Kemudian melewati LATHIFAH AL KHOFII (tepatnya diatas dada/punting susu kanan jarak 2 jari ke tengah dada), LATHIFAH AL AKHFAA (tepatnya di tengah-tengah dada pas cekungan), LATHIFAH AS SIRRI (di dada kiri/puting susu 2 jari kearah kanan), LATHIFAH AL QOLBU (di bawah dada/punting susu kiri jarak 2 jari sedikit arah ke kiri). Dan kalimat إِلاَّ اللهُ dipukulkan/dihantamkan kepada kepada LATHIFAH SIRRI AS SIRRI (yaitu hati sanubari letaknya diatas puting susu sebelah kiri jarak 2 jari agak serong ke kiri). (Supaya cahaya dari Alloh masuk kedalamnya hati, kemudian hati menjadi lapang, puas, dan tenang/tentram)

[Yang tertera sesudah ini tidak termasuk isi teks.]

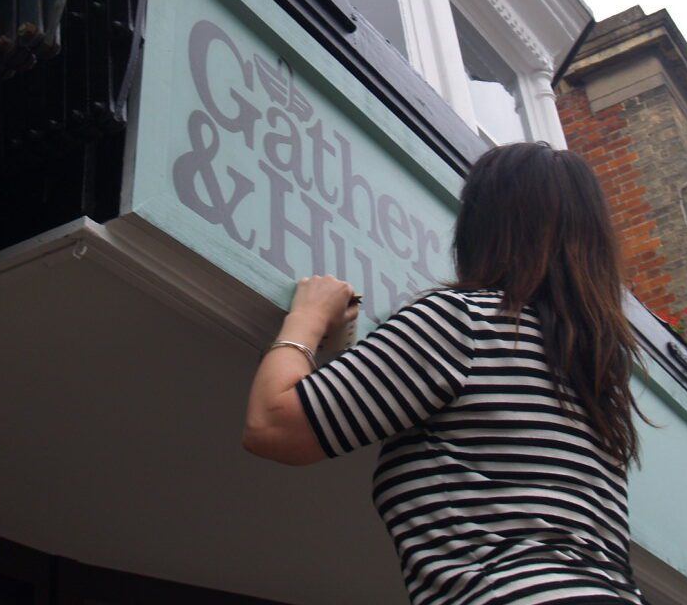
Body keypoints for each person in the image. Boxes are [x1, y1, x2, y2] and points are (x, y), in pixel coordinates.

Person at [243, 141, 646, 605]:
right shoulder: (595, 378)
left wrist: (308, 317)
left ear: (481, 227)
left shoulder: (466, 322)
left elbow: (273, 425)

Sedangkan saat dzikir, kita menggoyangkan badan atau terasa bergerak (Rasa terguncang, terguncangnya jiwa dan raga oleh getaran qolbu yang berdzikir mengingat Alloh. Sesuai dengan QS. Al-Anfal ayat 2,
إِنَّمَا ٱلْمُؤْمِنُونَ ٱلَّذِينَ
Sesungguhnya orang-orang yang beriman itu (yang sempurna keimanannya),إِذَا ذُكِرَ ٱللَّهُ وَجِلَتْ قُلُوبُهُمْ
Apabila dzikir Alloh dan gemetarlah hati (jiwa dan raga) mereka,وَإِذَا تُلِيَتْ عَلَيْهِمْ ءَايَٰتُهُۥ
dan apabila dibacakan ayat-ayat-NYA,زَادَتْهُمْ إِيۡمَٰنًا وَعَلَىٰ رَبِّهِمْ يَتَوَكَّلُوۡنَ
bertambahlah iman mereka (kepercayaan mereka), dan orang-orang bertawakkal kepada Tuhan mereka.(hanya kepada Rabblah mereka percaya bukan kepada selain-Nya.)